::: Data records
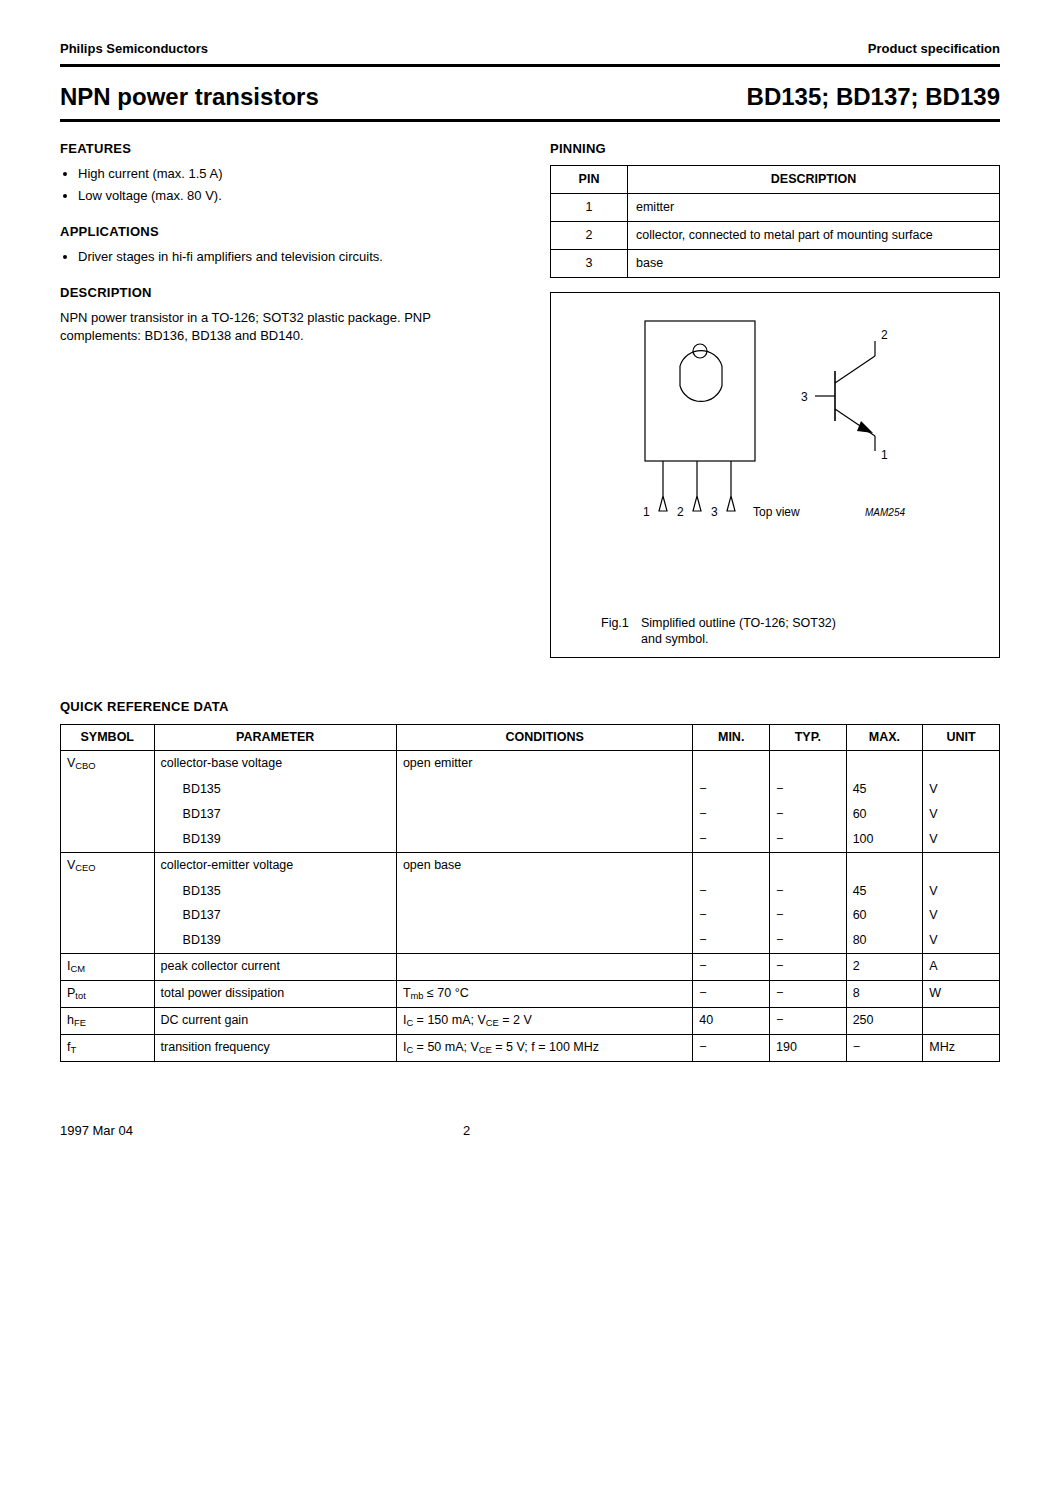Philips Semiconductors Product specification
NPN power transistors BD135; BD137; BD139
FEATURES
High current (max. 1.5 A)
Low voltage (max. 80 V).
APPLICATIONS
Driver stages in hi-fi amplifiers and television circuits.
DESCRIPTION
NPN power transistor in a TO-126; SOT32 plastic package. PNP complements: BD136, BD138 and BD140.
PINNING
| PIN | DESCRIPTION |
| --- | --- |
| 1 | emitter |
| 2 | collector, connected to metal part of mounting surface |
| 3 | base |
1 2 3 Top view MAM254 2 3 1
Fig.1 Simplified outline (TO-126; SOT32)
and symbol.
QUICK REFERENCE DATA
| SYMBOL | PARAMETER | CONDITIONS | MIN. | TYP. | MAX. | UNIT |
| --- | --- | --- | --- | --- | --- | --- |
| V CBO | collector-base voltage | open emitter | | | | |
| | BD135 | | − | − | 45 | V |
| | BD137 | | − | − | 60 | V |
| | BD139 | | − | − | 100 | V |
| V CEO | collector-emitter voltage | open base | | | | |
| | BD135 | | − | − | 45 | V |
| | BD137 | | − | − | 60 | V |
| | BD139 | | − | − | 80 | V |
| I CM | peak collector current | | − | − | 2 | A |
| P tot | total power dissipation | T mb ≤ 70 °C | − | − | 8 | W |
| h FE | DC current gain | I C = 150 mA; V CE = 2 V | 40 | − | 250 | |
| f T | transition frequency | I C = 50 mA; V CE = 5 V; f = 100 MHz | − | 190 | − | MHz |
1997 Mar 04 2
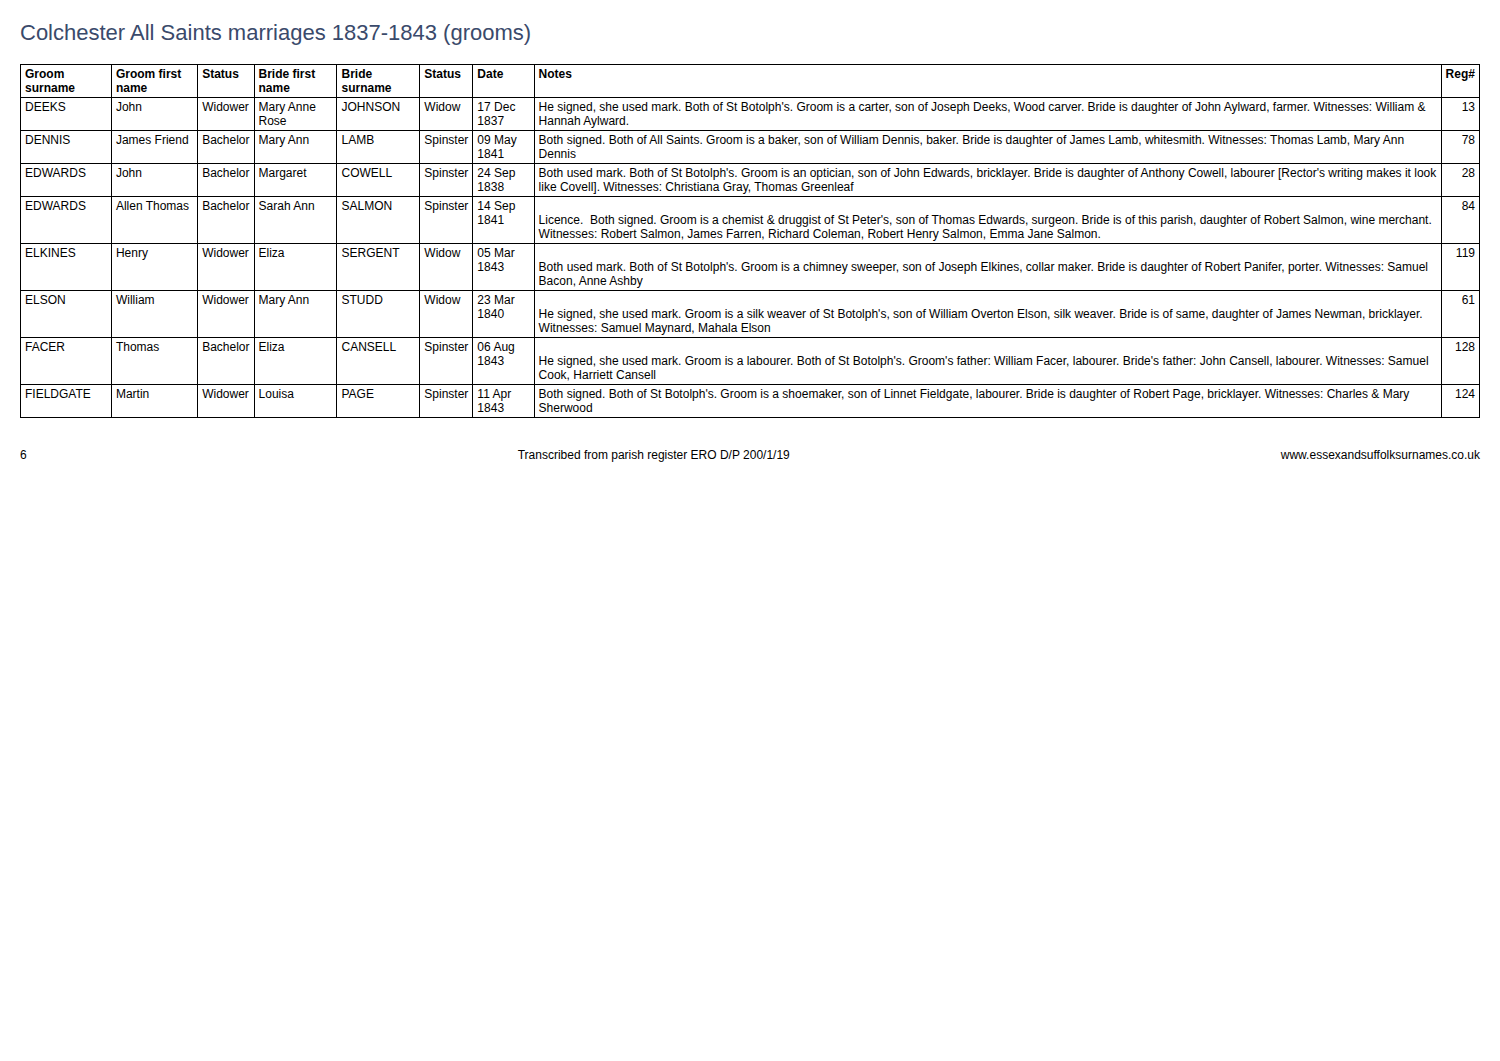Colchester All Saints marriages 1837-1843 (grooms)
| Groom surname | Groom first name | Status | Bride first name | Bride surname | Status | Date | Notes | Reg# |
| --- | --- | --- | --- | --- | --- | --- | --- | --- |
| DEEKS | John | Widower | Mary Anne Rose | JOHNSON | Widow | 17 Dec 1837 | He signed, she used mark. Both of St Botolph's. Groom is a carter, son of Joseph Deeks, Wood carver. Bride is daughter of John Aylward, farmer. Witnesses: William & Hannah Aylward. | 13 |
| DENNIS | James Friend | Bachelor | Mary Ann | LAMB | Spinster | 09 May 1841 | Both signed. Both of All Saints. Groom is a baker, son of William Dennis, baker. Bride is daughter of James Lamb, whitesmith. Witnesses: Thomas Lamb, Mary Ann Dennis | 78 |
| EDWARDS | John | Bachelor | Margaret | COWELL | Spinster | 24 Sep 1838 | Both used mark. Both of St Botolph's. Groom is an optician, son of John Edwards, bricklayer. Bride is daughter of Anthony Cowell, labourer [Rector's writing makes it look like Covell]. Witnesses: Christiana Gray, Thomas Greenleaf | 28 |
| EDWARDS | Allen Thomas | Bachelor | Sarah Ann | SALMON | Spinster | 14 Sep 1841 | Licence. Both signed. Groom is a chemist & druggist of St Peter's, son of Thomas Edwards, surgeon. Bride is of this parish, daughter of Robert Salmon, wine merchant. Witnesses: Robert Salmon, James Farren, Richard Coleman, Robert Henry Salmon, Emma Jane Salmon. | 84 |
| ELKINES | Henry | Widower | Eliza | SERGENT | Widow | 05 Mar 1843 | Both used mark. Both of St Botolph's. Groom is a chimney sweeper, son of Joseph Elkines, collar maker. Bride is daughter of Robert Panifer, porter. Witnesses: Samuel Bacon, Anne Ashby | 119 |
| ELSON | William | Widower | Mary Ann | STUDD | Widow | 23 Mar 1840 | He signed, she used mark. Groom is a silk weaver of St Botolph's, son of William Overton Elson, silk weaver. Bride is of same, daughter of James Newman, bricklayer. Witnesses: Samuel Maynard, Mahala Elson | 61 |
| FACER | Thomas | Bachelor | Eliza | CANSELL | Spinster | 06 Aug 1843 | He signed, she used mark. Groom is a labourer. Both of St Botolph's. Groom's father: William Facer, labourer. Bride's father: John Cansell, labourer. Witnesses: Samuel Cook, Harriett Cansell | 128 |
| FIELDGATE | Martin | Widower | Louisa | PAGE | Spinster | 11 Apr 1843 | Both signed. Both of St Botolph's. Groom is a shoemaker, son of Linnet Fieldgate, labourer. Bride is daughter of Robert Page, bricklayer. Witnesses: Charles & Mary Sherwood | 124 |
6 Transcribed from parish register ERO D/P 200/1/19 www.essexandsuffolksurnames.co.uk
::::::
== Your goal ==
What is wanted is an exact copy of the lines above from the one containing "Fig.1 Simplified outline (TO-126; SOT32)" through the one containing "Greenleaf | 28 |", with no pictures in it.

== Problem solution ==
Fig.1 Simplified outline (TO-126; SOT32)
and symbol.
QUICK REFERENCE DATA
| SYMBOL | PARAMETER | CONDITIONS | MIN. | TYP. | MAX. | UNIT |
| --- | --- | --- | --- | --- | --- | --- |
| V CBO | collector-base voltage | open emitter | | | | |
| | BD135 | | − | − | 45 | V |
| | BD137 | | − | − | 60 | V |
| | BD139 | | − | − | 100 | V |
| V CEO | collector-emitter voltage | open base | | | | |
| | BD135 | | − | − | 45 | V |
| | BD137 | | − | − | 60 | V |
| | BD139 | | − | − | 80 | V |
| I CM | peak collector current | | − | − | 2 | A |
| P tot | total power dissipation | T mb ≤ 70 °C | − | − | 8 | W |
| h FE | DC current gain | I C = 150 mA; V CE = 2 V | 40 | − | 250 | |
| f T | transition frequency | I C = 50 mA; V CE = 5 V; f = 100 MHz | − | 190 | − | MHz |
1997 Mar 04 2
Colchester All Saints marriages 1837-1843 (grooms)
| Groom surname | Groom first name | Status | Bride first name | Bride surname | Status | Date | Notes | Reg# |
| --- | --- | --- | --- | --- | --- | --- | --- | --- |
| DEEKS | John | Widower | Mary Anne Rose | JOHNSON | Widow | 17 Dec 1837 | He signed, she used mark. Both of St Botolph's. Groom is a carter, son of Joseph Deeks, Wood carver. Bride is daughter of John Aylward, farmer. Witnesses: William & Hannah Aylward. | 13 |
| DENNIS | James Friend | Bachelor | Mary Ann | LAMB | Spinster | 09 May 1841 | Both signed. Both of All Saints. Groom is a baker, son of William Dennis, baker. Bride is daughter of James Lamb, whitesmith. Witnesses: Thomas Lamb, Mary Ann Dennis | 78 |
| EDWARDS | John | Bachelor | Margaret | COWELL | Spinster | 24 Sep 1838 | Both used mark. Both of St Botolph's. Groom is an optician, son of John Edwards, bricklayer. Bride is daughter of Anthony Cowell, labourer [Rector's writing makes it look like Covell]. Witnesses: Christiana Gray, Thomas Greenleaf | 28 |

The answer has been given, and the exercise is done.